WRITTEN TASK - How many of the lines below have the word "informações" in them? The answer is that number and nothing more.

Stored data

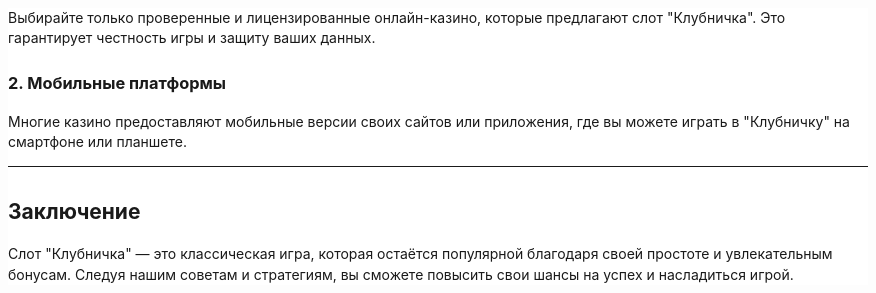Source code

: Выбирайте только проверенные и лицензированные онлайн-казино, которые предлагают слот "Клубничка". Это гарантирует честность игры и защиту ваших данных.

### 2. Мобильные платформы

Многие казино предоставляют мобильные версии своих сайтов или приложения, где вы можете играть в "Клубничку" на смартфоне или планшете.

***

## Заключение

Слот "Клубничка" — это классическая игра, которая остаётся популярной благодаря своей простоте и увлекательным бонусам. Следуя нашим советам и стратегиям, вы сможете повысить свои шансы на успех и насладиться игрой.
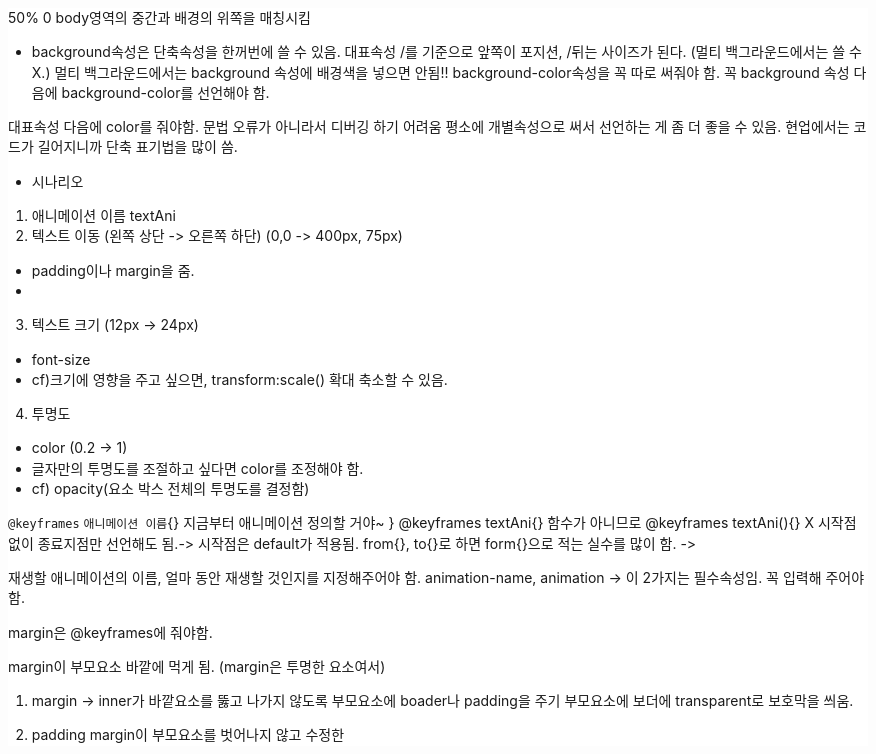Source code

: 
50% 0
body영역의 중간과 배경의 위쪽을 매칭시킴

* background속성은 단축속성을 한꺼번에 쓸 수 있음. 
대표속성
/를 기준으로 앞쪽이 포지션, /뒤는 사이즈가 된다. (멀티 백그라운드에서는 쓸 수 X.)
멀티 백그라운드에서는 background 속성에 배경색을 넣으면 안됨!!
background-color속성을 꼭 따로 써줘야 함. 
꼭 background 속성 다음에 background-color를 선언해야 함.

대표속성 다음에 color를 줘야함.
문법 오류가 아니라서 디버깅 하기 어려움
평소에 개별속성으로 써서 선언하는 게 좀 더 좋을 수 있음.
현업에서는 코드가 길어지니까 단축 표기법을 많이 씀.


* 시나리오
1. 애니메이션 이름 textAni
2. 텍스트 이동 (왼쪽 상단 -> 오른쪽 하단)
                (0,0   ->   400px, 75px)
- padding이나 margin을 줌.    
- 

3. 텍스트 크기 (12px -> 24px) 
- font-size
- cf)크기에 영향을 주고 싶으면, transform:scale() 확대 축소할 수 있음. 
4. 투명도 
- color (0.2 -> 1)
- 글자만의 투명도를 조절하고 싶다면 color를 조정해야 함.  
- cf) opacity(요소 박스 전체의 투명도를 결정함)




`@keyframes` `애니메이션 이름`{}
지금부터 애니메이션 정의할 거야~
}
@keyframes textAni{}
함수가 아니므로 @keyframes textAni(){} X
 시작점 없이 종료지점만 선언해도 됨.-> 시작점은 default가 적용됨.
 from{}, to{}로 하면 form{}으로 적는 실수를 많이 함.
 -> 

 재생할 애니메이션의 이름, 얼마 동안 재생할 것인지를 지정해주어야 함. 
 animation-name, animation -> 이 2가지는 필수속성임.
 꼭 입력해 주어야 함. 

 margin은 @keyframes에 줘야함. 

margin이 부모요소 바깥에 먹게 됨. (margin은 투명한 요소여서)
1. margin
 -> inner가 바깥요소를 뚫고 나가지 않도록 부모요소에 boader나 padding을 주기
 부모요소에 보더에 transparent로 보호막을 씌움. 

2. padding
 margin이 부모요소를 벗어나지 않고
수정한
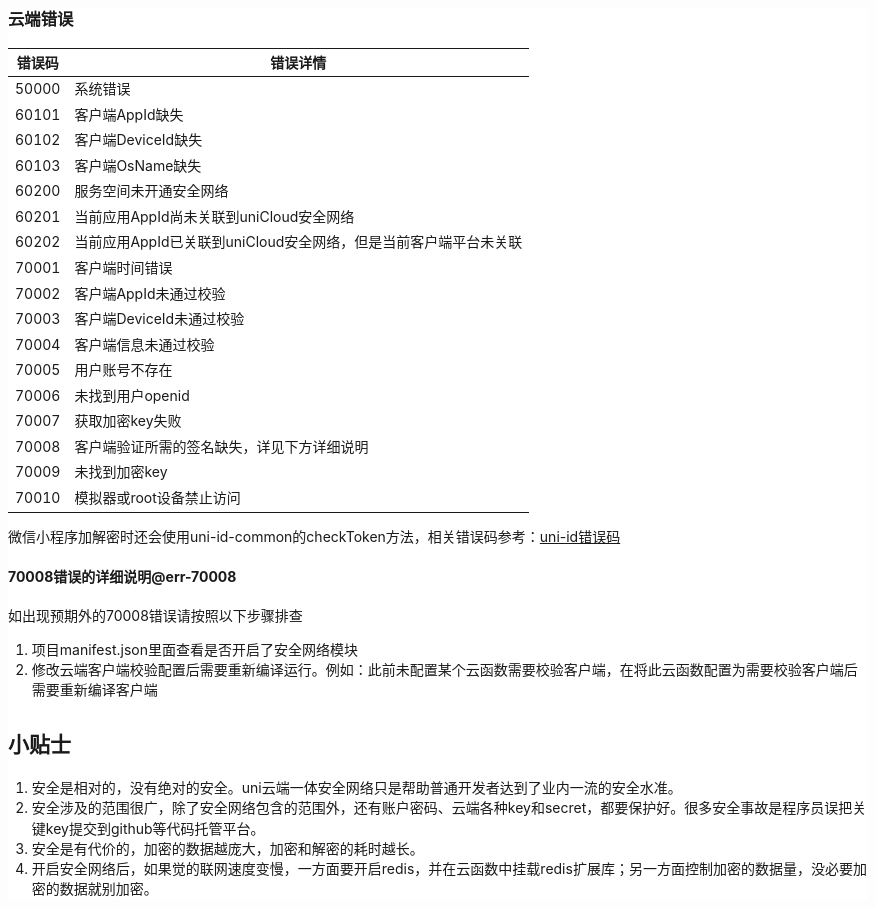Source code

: ### 云端错误

|错误码	|错误详情																												|
|---		|---																														|
|50000	|系统错误																												|
|60101	|客户端AppId缺失																								|
|60102	|客户端DeviceId缺失																							|
|60103	|客户端OsName缺失																								|
|60200	|服务空间未开通安全网络																					|
|60201	|当前应用AppId尚未关联到uniCloud安全网络												|
|60202	|当前应用AppId已关联到uniCloud安全网络，但是当前客户端平台未关联|
|70001	|客户端时间错误																									|
|70002	|客户端AppId未通过校验																					|
|70003	|客户端DeviceId未通过校验																				|
|70004	|客户端信息未通过校验																						|
|70005	|用户账号不存在																									|
|70006	|未找到用户openid																								|
|70007	|获取加密key失败																								|
|70008	|客户端验证所需的签名缺失，详见下方详细说明																				|
|70009	|未找到加密key																									|
|70010	|模拟器或root设备禁止访问																				|

微信小程序加解密时还会使用uni-id-common的checkToken方法，相关错误码参考：[uni-id错误码](uni-id/summary.md#errcode)

#### 70008错误的详细说明@err-70008

如出现预期外的70008错误请按照以下步骤排查

1. 项目manifest.json里面查看是否开启了安全网络模块
2. 修改云端客户端校验配置后需要重新编译运行。例如：此前未配置某个云函数需要校验客户端，在将此云函数配置为需要校验客户端后需要重新编译客户端

## 小贴士

1. 安全是相对的，没有绝对的安全。uni云端一体安全网络只是帮助普通开发者达到了业内一流的安全水准。
2. 安全涉及的范围很广，除了安全网络包含的范围外，还有账户密码、云端各种key和secret，都要保护好。很多安全事故是程序员误把关键key提交到github等代码托管平台。
3. 安全是有代价的，加密的数据越庞大，加密和解密的耗时越长。
4. 开启安全网络后，如果觉的联网速度变慢，一方面要开启redis，并在云函数中挂载redis扩展库；另一方面控制加密的数据量，没必要加密的数据就别加密。
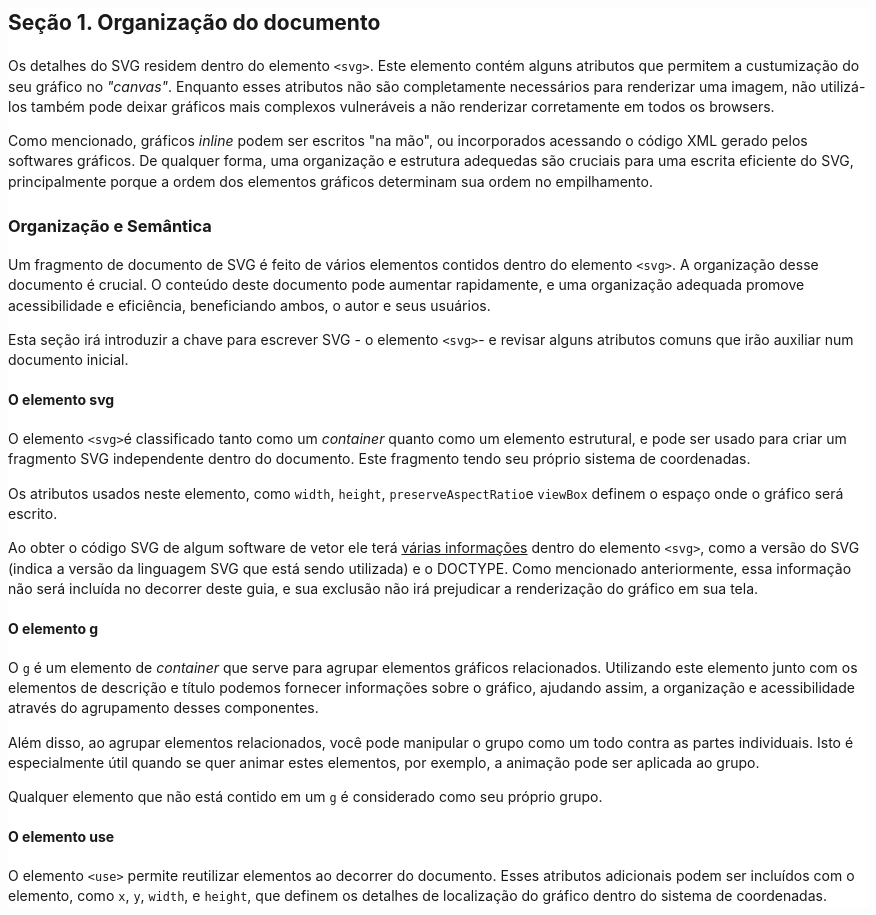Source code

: ## Seção 1. Organização do documento

Os detalhes do SVG residem dentro do elemento `<svg>`. Este elemento contém alguns atributos que permitem a custumização do seu gráfico no *"canvas"*. Enquanto esses atributos não são completamente necessários para renderizar uma imagem, não utilizá-los também pode deixar gráficos mais complexos vulneráveis a não renderizar corretamente em todos os browsers.

Como mencionado, gráficos *inline* podem ser escritos "na mão", ou incorporados acessando o código XML gerado pelos softwares gráficos. De qualquer forma, uma organização e estrutura adequedas são cruciais para uma escrita eficiente do SVG, principalmente porque a ordem dos elementos gráficos determinam sua ordem no empilhamento.


### Organização e Semântica

Um fragmento de documento de SVG é feito de vários elementos contidos dentro do elemento `<svg>`. A organização desse documento é crucial. O conteúdo deste documento pode aumentar rapidamente, e uma organização adequada promove acessibilidade e eficiência, beneficiando ambos, o autor e seus usuários.

Esta seção irá introduzir a chave para escrever SVG - o elemento `<svg>`- e revisar alguns atributos comuns que irão auxiliar num documento inicial.

#### O elemento svg

O elemento `<svg>`é classificado tanto como um *container* quanto como um elemento estrutural, e pode ser usado para criar um fragmento SVG independente dentro do documento. Este fragmento tendo seu próprio sistema de coordenadas.

Os atributos usados neste elemento, como `width`, `height`, `preserveAspectRatio`e `viewBox` definem o espaço onde o gráfico será escrito.

Ao obter o código SVG de algum software de vetor ele terá [várias informações](http://www.w3.org/TR/SVG/struct.html#SVGElement) dentro do elemento `<svg>`, como a versão do SVG (indica a versão da linguagem SVG que está sendo utilizada) e o DOCTYPE. Como mencionado anteriormente, essa informação não será incluída no decorrer deste guia, e sua exclusão não irá prejudicar a renderização do gráfico em sua tela.

#### O elemento g

O `g` é um elemento de *container* que serve para agrupar elementos gráficos relacionados. Utilizando este elemento junto com os elementos de descrição e título podemos fornecer informações sobre o gráfico, ajudando assim, a organização e acessibilidade através do agrupamento desses componentes.

Além disso, ao agrupar elementos relacionados, você pode manipular o grupo como um todo contra as partes individuais. Isto é especialmente útil quando se quer animar estes elementos, por exemplo, a animação pode ser aplicada ao grupo.

Qualquer elemento que não está contido em um `g` é considerado como seu próprio grupo.

#### O elemento use

O elemento `<use>` permite reutilizar elementos ao decorrer do documento. Esses atributos adicionais podem ser incluídos com o elemento, como `x`, `y`, `width`, e `height`, que definem os detalhes de localização do gráfico dentro do sistema de coordenadas.
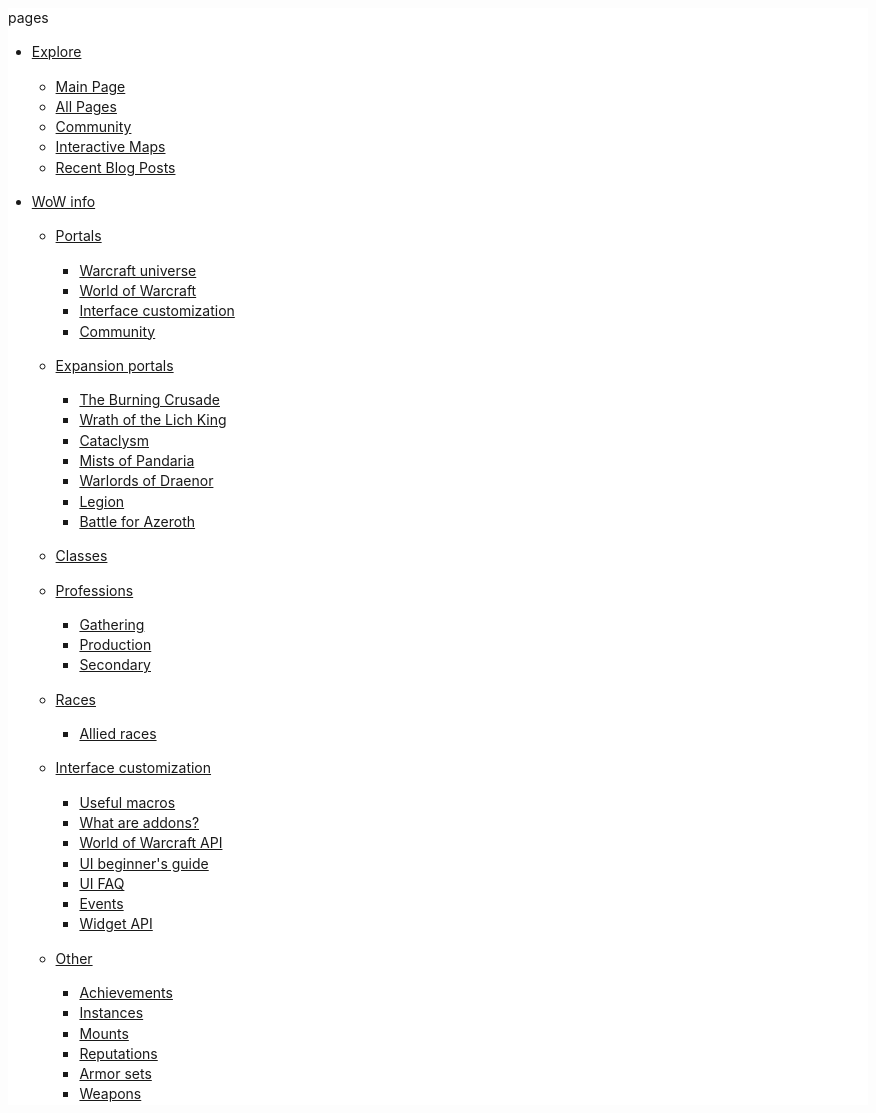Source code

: pages

[](/wiki/Special:Search "Search")[](# "Dark Theme")

- [Explore](#)
    
    - [Main Page](https://wowwiki-archive.fandom.com/wiki/Portal:Main)
    - [All Pages](https://wowwiki-archive.fandom.com/wiki/Special:AllPages)
    - [Community](https://wowwiki-archive.fandom.com/wiki/Special:Community)
    - [Interactive Maps](https://wowwiki-archive.fandom.com/wiki/Special:AllMaps)
    - [Recent Blog Posts](/Blog:Recent_posts)
    
- [WoW info](https://wowwiki-archive.fandom.com/wiki/World_of_Warcraft)
    
    - [Portals](https://wowwiki-archive.fandom.com/wiki/Portal:Main)
        
        - [Warcraft universe](https://wowwiki-archive.fandom.com/wiki/Portal:Warcraft_universe)
        - [World of Warcraft](https://wowwiki-archive.fandom.com/wiki/Portal:World_of_Warcraft)
        - [Interface customization](https://wowwiki-archive.fandom.com/wiki/Portal:Interface_customization)
        - [Community](https://wowwiki-archive.fandom.com/wiki/Portal:Community)
        
    - [Expansion portals](https://wowwiki-archive.fandom.com/wiki/Portal:Main)
        
        - [The Burning Crusade](https://wowwiki-archive.fandom.com/wiki/Portal:TBC)
        - [Wrath of the Lich King](https://wowwiki-archive.fandom.com/wiki/Portal:WotLK)
        - [Cataclysm](https://wowwiki-archive.fandom.com/wiki/Portal:Cataclysm)
        - [Mists of Pandaria](https://wowwiki-archive.fandom.com/wiki/Portal:MoP)
        - [Warlords of Draenor](https://wowwiki-archive.fandom.com/wiki/Portal:WoD)
        - [Legion](https://wowwiki-archive.fandom.com/wiki/Portal:Legion)
        - [Battle for Azeroth](https://wowwiki-archive.fandom.com/wiki/Portal:Battle_for_Azeroth)
        
    - [Classes](https://wowwiki-archive.fandom.com/wiki/Class)
    - [Professions](https://wowwiki-archive.fandom.com/wiki/Profession)
        
        - [Gathering](https://wowwiki-archive.fandom.com/wiki/Profession#Gathering#Gathering)
        - [Production](https://wowwiki-archive.fandom.com/wiki/Profession#Production#Production)
        - [Secondary](https://wowwiki-archive.fandom.com/wiki/Profession#Secondary_professions#Secondary_professions)
        
    - [Races](https://wowwiki-archive.fandom.com/wiki/Race)
        
        - [Allied races](https://wowwiki-archive.fandom.com/wiki/Allied_races)
        
    - [Interface customization](https://wowwiki-archive.fandom.com/wiki/Portal:Interface_customization)
        
        - [Useful macros](https://wowwiki-archive.fandom.com/wiki/Useful_macros)
        - [What are addons?](https://wowwiki-archive.fandom.com/wiki/AddOns)
        - [World of Warcraft API](https://wowwiki-archive.fandom.com/wiki/World_of_Warcraft_API)
        - [UI beginner's guide](https://wowwiki-archive.fandom.com/wiki/UI_beginner%27s_guide)
        - [UI FAQ](https://wowwiki-archive.fandom.com/wiki/UI_FAQ)
        - [Events](https://wowwiki-archive.fandom.com/wiki/Events_(API))
        - [Widget API](https://wowwiki-archive.fandom.com/wiki/Widget_API)
        
    - [Other](https://wowwiki-archive.fandom.com/wiki/Other)
        
        - [Achievements](https://wowwiki-archive.fandom.com/wiki/Achievement)
        - [Instances](https://wowwiki-archive.fandom.com/wiki/Instances_by_level)
        - [Mounts](https://wowwiki-archive.fandom.com/wiki/Mount)
        - [Reputations](https://wowwiki-archive.fandom.com/wiki/Reputation)
        - [Armor sets](https://wowwiki-archive.fandom.com/wiki/Armor_set)
        - [Weapons](https://wowwiki-archive.fandom.com/wiki/Weapon)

EXPECTED ANSWER - 2